* What you have to do
Answer with the exact lines of the following material from the one containing "Art Collection" through the one containing "The recommended age", both end lines included.

* Source data
= Beginning of Section =

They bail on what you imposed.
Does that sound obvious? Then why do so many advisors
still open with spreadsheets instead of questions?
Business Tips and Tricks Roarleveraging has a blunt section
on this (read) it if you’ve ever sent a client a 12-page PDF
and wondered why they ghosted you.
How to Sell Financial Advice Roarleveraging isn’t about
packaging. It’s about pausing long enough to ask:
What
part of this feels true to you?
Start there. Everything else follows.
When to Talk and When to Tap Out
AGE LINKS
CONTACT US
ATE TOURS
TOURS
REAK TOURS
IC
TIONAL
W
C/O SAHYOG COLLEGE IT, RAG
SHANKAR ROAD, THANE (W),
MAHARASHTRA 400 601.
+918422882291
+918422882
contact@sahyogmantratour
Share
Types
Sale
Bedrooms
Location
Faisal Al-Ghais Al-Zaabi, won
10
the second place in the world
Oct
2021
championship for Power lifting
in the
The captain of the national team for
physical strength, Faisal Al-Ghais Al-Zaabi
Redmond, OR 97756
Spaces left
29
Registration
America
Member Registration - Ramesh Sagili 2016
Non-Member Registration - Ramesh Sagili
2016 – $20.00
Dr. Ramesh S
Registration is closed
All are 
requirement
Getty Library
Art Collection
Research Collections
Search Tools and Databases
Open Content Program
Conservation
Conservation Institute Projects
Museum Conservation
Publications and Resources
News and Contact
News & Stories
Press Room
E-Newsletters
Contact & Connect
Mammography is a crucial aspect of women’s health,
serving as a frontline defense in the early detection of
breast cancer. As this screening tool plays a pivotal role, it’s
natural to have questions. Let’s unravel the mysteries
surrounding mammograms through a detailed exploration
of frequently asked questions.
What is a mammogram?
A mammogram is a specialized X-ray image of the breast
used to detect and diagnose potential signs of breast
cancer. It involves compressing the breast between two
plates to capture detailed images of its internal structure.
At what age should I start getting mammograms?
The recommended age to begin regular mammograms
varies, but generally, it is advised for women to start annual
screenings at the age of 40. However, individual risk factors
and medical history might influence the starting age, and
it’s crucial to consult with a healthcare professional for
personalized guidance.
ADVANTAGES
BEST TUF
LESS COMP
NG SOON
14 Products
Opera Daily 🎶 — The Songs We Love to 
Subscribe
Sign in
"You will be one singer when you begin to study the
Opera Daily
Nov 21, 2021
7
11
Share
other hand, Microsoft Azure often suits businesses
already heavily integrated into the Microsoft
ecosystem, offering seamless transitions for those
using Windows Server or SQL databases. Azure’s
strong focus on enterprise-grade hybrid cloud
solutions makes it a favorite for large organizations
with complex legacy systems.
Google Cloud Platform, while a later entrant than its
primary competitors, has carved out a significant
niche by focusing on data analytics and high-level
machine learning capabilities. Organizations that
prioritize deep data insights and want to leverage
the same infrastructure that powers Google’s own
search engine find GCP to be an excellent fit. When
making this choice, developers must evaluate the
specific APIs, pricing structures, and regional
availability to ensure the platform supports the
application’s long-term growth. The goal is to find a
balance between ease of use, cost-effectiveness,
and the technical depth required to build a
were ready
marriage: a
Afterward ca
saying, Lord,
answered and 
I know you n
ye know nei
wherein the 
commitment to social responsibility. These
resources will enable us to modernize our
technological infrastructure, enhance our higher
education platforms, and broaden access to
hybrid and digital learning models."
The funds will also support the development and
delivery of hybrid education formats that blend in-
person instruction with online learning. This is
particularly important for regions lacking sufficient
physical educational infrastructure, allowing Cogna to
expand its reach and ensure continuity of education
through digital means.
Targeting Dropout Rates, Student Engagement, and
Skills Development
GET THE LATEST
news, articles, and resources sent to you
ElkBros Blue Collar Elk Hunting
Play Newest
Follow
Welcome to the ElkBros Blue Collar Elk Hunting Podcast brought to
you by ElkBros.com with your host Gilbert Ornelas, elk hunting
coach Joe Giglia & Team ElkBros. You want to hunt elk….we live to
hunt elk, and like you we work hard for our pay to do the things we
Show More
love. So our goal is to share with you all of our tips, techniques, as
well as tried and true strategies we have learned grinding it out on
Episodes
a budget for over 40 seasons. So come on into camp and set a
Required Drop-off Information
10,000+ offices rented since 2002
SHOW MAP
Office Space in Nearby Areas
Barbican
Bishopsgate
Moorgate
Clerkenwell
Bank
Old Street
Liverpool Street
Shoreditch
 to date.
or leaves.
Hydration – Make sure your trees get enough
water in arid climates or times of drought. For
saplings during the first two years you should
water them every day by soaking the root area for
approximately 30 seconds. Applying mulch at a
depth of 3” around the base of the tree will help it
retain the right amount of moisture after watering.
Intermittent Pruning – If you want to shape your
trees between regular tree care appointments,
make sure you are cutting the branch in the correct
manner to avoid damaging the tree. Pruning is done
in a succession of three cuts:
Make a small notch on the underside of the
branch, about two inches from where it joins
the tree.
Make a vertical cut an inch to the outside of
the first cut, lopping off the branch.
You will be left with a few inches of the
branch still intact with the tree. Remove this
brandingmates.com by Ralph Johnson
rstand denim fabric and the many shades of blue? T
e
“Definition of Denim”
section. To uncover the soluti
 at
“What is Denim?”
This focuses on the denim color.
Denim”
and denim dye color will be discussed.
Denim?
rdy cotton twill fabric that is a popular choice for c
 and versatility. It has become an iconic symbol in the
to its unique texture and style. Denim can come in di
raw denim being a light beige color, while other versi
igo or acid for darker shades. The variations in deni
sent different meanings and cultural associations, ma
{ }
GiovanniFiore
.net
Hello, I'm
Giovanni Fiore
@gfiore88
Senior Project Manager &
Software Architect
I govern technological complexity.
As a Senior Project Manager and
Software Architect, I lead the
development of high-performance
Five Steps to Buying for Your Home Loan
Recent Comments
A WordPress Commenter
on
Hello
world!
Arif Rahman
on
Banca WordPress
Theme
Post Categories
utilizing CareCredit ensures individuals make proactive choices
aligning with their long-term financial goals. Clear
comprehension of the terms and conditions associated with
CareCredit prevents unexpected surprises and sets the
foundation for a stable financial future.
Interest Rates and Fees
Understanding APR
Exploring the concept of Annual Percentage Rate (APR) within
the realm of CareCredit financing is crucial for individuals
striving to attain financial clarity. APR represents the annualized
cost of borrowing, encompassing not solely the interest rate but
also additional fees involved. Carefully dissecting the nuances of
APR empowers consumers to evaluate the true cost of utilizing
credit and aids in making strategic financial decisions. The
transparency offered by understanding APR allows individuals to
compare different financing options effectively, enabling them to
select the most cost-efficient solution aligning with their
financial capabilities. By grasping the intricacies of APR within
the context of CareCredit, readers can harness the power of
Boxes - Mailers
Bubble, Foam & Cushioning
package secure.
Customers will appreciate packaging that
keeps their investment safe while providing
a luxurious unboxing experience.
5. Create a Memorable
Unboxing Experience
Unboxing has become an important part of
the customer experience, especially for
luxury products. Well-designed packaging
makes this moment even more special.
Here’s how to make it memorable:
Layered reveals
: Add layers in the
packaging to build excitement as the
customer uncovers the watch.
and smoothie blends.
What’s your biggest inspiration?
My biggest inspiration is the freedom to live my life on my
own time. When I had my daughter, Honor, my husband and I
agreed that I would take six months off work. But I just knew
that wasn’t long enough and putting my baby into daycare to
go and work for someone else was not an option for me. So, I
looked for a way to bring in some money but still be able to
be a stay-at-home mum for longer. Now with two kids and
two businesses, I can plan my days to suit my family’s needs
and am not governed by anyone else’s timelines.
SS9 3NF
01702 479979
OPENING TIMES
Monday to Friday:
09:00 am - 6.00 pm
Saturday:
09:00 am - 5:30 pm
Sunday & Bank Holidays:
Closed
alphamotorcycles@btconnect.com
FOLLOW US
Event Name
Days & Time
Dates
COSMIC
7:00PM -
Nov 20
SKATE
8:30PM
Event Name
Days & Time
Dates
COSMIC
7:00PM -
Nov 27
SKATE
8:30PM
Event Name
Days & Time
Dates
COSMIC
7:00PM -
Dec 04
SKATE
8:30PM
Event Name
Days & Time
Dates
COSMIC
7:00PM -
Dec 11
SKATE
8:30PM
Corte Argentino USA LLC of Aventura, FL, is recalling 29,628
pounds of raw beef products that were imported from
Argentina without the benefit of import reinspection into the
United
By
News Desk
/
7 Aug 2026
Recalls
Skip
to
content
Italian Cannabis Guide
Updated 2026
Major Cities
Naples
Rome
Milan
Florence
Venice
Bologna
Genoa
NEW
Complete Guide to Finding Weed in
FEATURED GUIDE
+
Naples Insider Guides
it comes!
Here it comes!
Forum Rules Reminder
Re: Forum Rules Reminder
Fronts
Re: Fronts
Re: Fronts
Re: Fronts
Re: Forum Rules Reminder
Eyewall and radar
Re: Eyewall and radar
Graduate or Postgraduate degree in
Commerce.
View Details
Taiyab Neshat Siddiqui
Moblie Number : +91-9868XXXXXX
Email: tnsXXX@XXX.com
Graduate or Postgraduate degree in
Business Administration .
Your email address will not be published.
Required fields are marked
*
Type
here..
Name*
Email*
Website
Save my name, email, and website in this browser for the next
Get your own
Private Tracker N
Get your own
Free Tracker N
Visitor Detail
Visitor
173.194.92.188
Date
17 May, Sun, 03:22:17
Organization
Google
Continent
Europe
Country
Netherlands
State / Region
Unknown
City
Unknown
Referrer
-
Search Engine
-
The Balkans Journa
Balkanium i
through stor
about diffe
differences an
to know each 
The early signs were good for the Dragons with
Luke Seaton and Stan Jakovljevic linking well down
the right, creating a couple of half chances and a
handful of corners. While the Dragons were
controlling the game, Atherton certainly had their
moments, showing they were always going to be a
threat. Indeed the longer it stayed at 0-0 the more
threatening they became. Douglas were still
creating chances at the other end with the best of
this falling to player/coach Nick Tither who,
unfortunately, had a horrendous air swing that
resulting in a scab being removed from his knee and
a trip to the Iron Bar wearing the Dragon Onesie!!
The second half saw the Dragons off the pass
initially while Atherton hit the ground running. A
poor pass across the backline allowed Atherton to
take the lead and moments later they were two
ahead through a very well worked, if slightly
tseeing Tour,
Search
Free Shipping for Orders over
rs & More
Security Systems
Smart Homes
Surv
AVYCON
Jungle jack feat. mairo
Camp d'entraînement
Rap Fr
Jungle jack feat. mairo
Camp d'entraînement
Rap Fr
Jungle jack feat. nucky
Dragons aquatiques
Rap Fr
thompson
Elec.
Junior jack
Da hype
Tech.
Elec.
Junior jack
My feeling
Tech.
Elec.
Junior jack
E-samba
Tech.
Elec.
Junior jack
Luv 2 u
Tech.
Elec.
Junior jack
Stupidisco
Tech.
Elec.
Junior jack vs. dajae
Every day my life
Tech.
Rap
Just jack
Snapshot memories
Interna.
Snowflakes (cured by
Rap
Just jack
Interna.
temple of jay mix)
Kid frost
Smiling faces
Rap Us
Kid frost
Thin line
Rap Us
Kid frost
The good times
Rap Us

= End of Section =

* Written answer
Art Collection
Research Collections
Search Tools and Databases
Open Content Program
Conservation
Conservation Institute Projects
Museum Conservation
Publications and Resources
News and Contact
News & Stories
Press Room
E-Newsletters
Contact & Connect
Mammography is a crucial aspect of women’s health,
serving as a frontline defense in the early detection of
breast cancer. As this screening tool plays a pivotal role, it’s
natural to have questions. Let’s unravel the mysteries
surrounding mammograms through a detailed exploration
of frequently asked questions.
What is a mammogram?
A mammogram is a specialized X-ray image of the breast
used to detect and diagnose potential signs of breast
cancer. It involves compressing the breast between two
plates to capture detailed images of its internal structure.
At what age should I start getting mammograms?
The recommended age to begin regular mammograms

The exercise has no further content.